All the lines below should appear again unchanged, though their pictures should not.

THE DATA below:

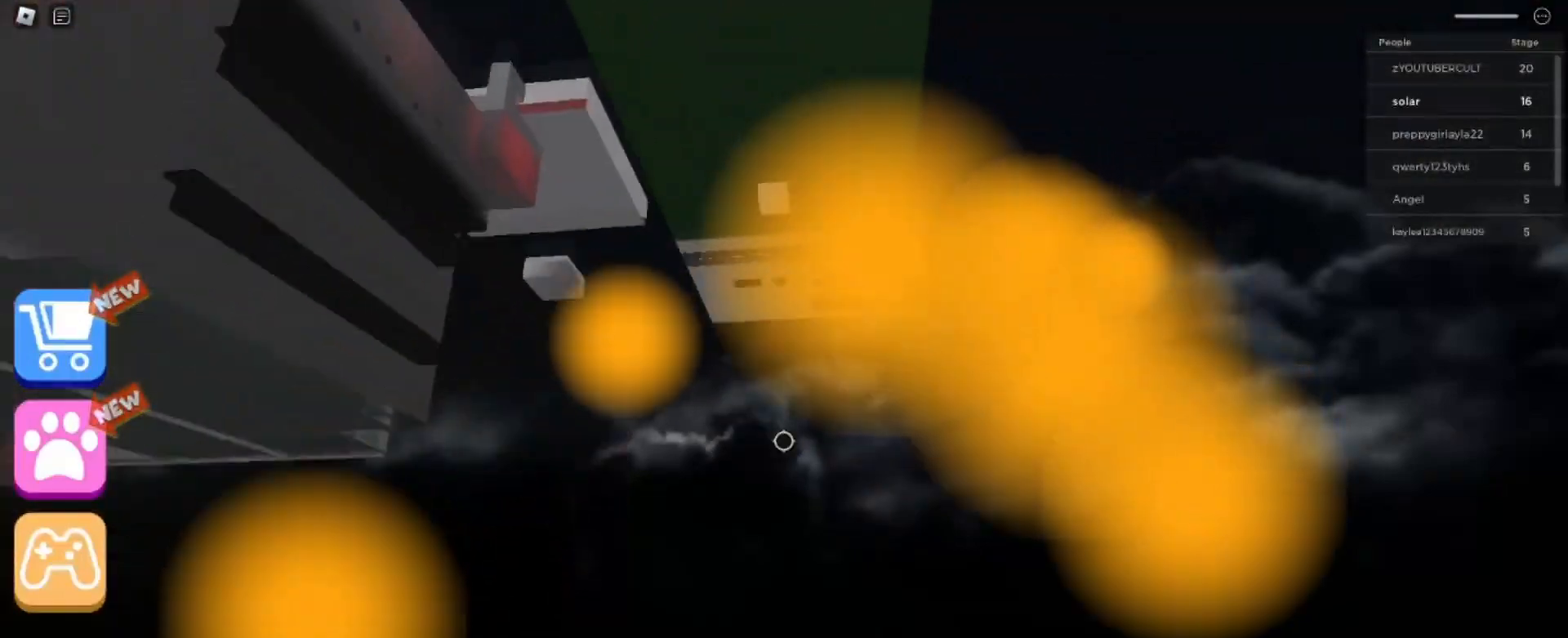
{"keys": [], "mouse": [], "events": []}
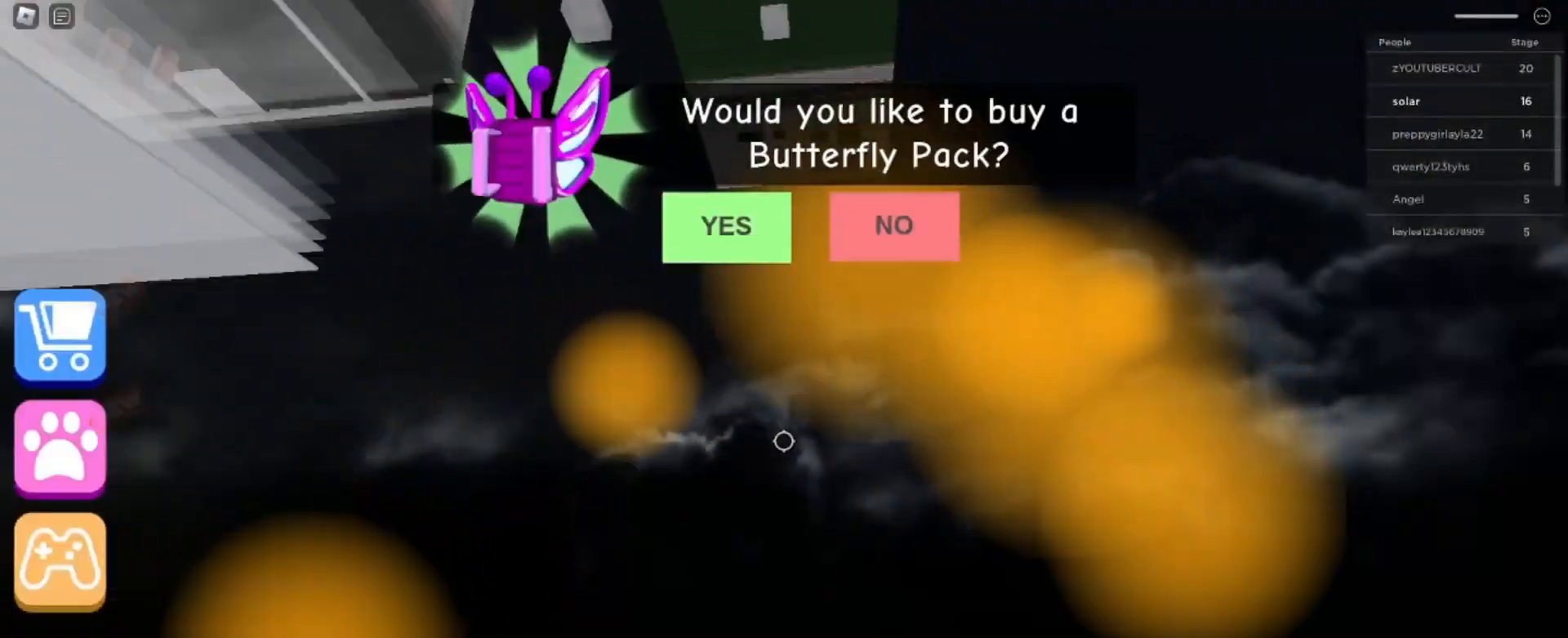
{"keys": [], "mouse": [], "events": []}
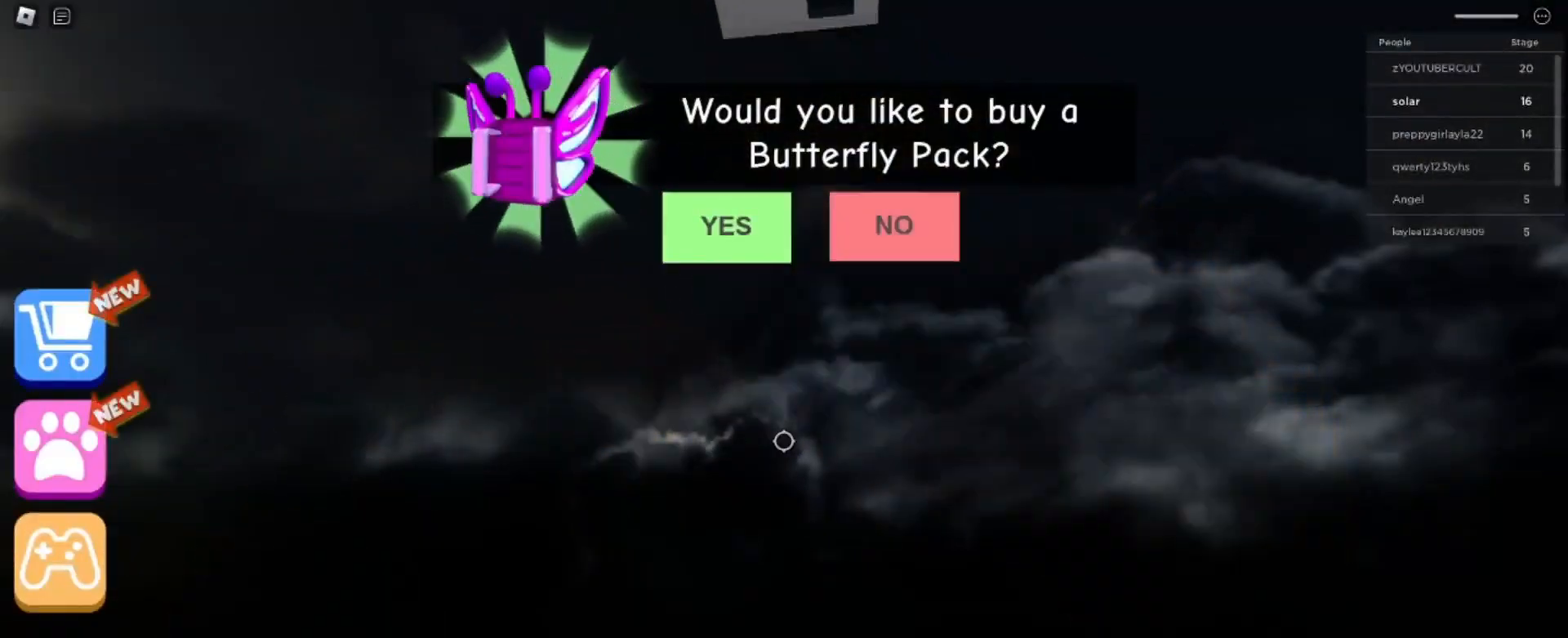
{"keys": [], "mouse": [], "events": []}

End of THE DATA.

# YOUR RESPONSE
{"keys": [], "mouse": [], "events": []}
{"keys": [], "mouse": [], "events": []}
{"keys": [], "mouse": [], "events": []}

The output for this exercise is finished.